Fantine had grown ten years older since evening.
“Bless us!” said Marguerite, “what is the matter with you, Fantine?”
“Nothing,” said Fantine. “Quite the contrary. My child will not die with that frightful sickness for lack of aid. I am satisfied.”
So saying, she showed the old woman two Napoleons that glistened on the table.
“Oh! good God!” said Marguerite. “Why there is a fortune! where did you get these louis d‘or?”
“I got them,” answered Fantine.
At the same time she smiled. The candle lit up her face. It was a sickening smile, for the corners of her mouth were stained with blood, and a dark cavity revealed itself there.
The two teeth were gone.
She sent the forty francs to Montfermeil.
And this was a ruse of the Thénardiers to get money. Cosette was not sick.

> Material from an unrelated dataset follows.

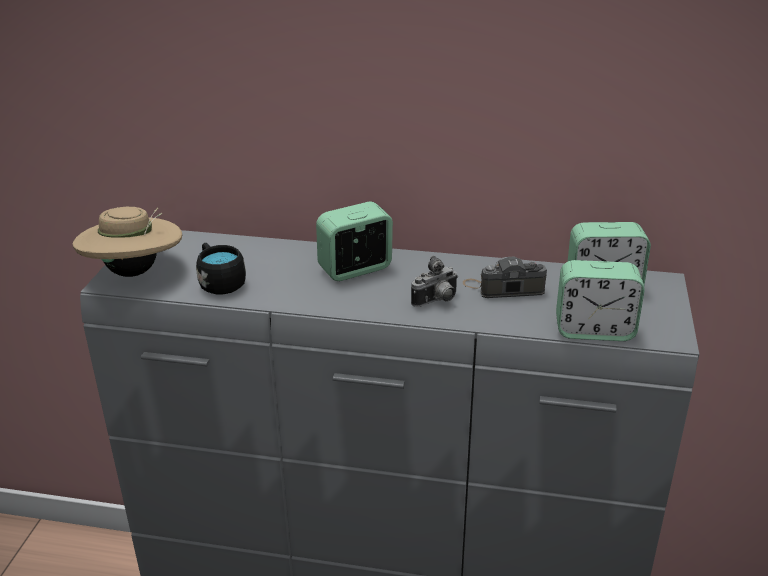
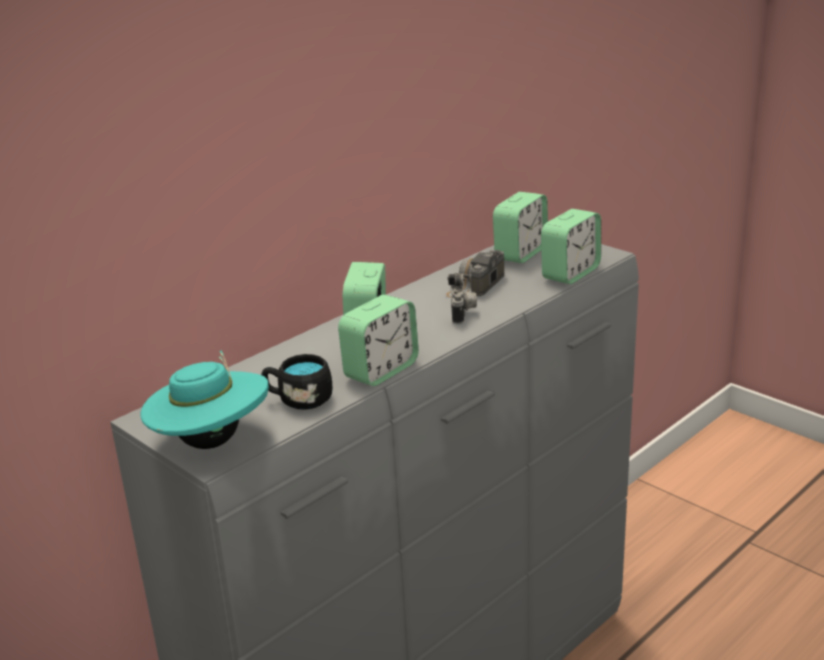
camera: 55 degrees left, 5 degrees down
(134, 272) = (211, 442): beige hat -> turquoise hat
(295, 299) = (381, 370): none -> alarm clock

Fantine threw her looking-glass out of the window. Long before she had left her little room on the third story for an attic room with no other fastening than a latch; one of those garret rooms the ceiling of which makes an angle with the floor and hits your head at every moment. The poor cannot go to the end of their chamber or to the end of their destiny, but by bending continually more and more. She no longer had a bed, she retained a rag that she called her coverlid, a mattress on the floor, and a worn-out straw chair. Her little rose-bush was dried up in the corner, forgotten. In the other corner was a butter-pot for water, which froze in the winter, and the different levels at which the water had stood remained marked a long time by circles of ice. She had lost her modesty, she was losing her coquetry. The last sign. She would go out with a dirty cap. Either from want of time or from indifference she no longer washed her linen. As fast as the heels of her stockings wore out she drew them down into her shoes. This was shown by certain perpendicular wrinkles. She mended her old, wornout corsets with bits of calico which were torn by the slightest motion. Her creditors quarrelled with her and gave her no rest. She met them in the street; she met them again on her stairs. She passed whole nights in weeping and thinking. She had a strange brilliancy in her eyes, and a constant pain in her shoulder near the top of her left shoulder-blade. She coughed a great deal. She hated Father Madeleine thoroughly, and never complained. She sewed seventeen hours a day; but a prison contractor, who was working prisoners at a loss, suddenly cut down the price, and this reduced the day’s wages of free labourers to nine sous. Seventeen hours of work, and nine sous a day! Her creditors were more pitiless than ever. The second-hand dealer, who had taken back nearly all his furniture, was constantly saying to her: “When will you pay me, wench?”
Good God! what did they want her to do? She felt herself hunted down, and something of the wild beast began to develop within her. About the same time Thénardier wrote to her that really he had waited with too much generosity, and that he must have a hundred francs immediately, or else little Cosette, just convalescing after her severe sickness, would be turned out of doors into the cold and upon the highway, and that she would become what she could, and would perish if she must. “A hundred francs,” thought Fantine. “But where is there a place where one can earn a hundred sous a day?”
“Come!” said she, “I will sell what is left.”
The unfortunate creature became a woman of the town.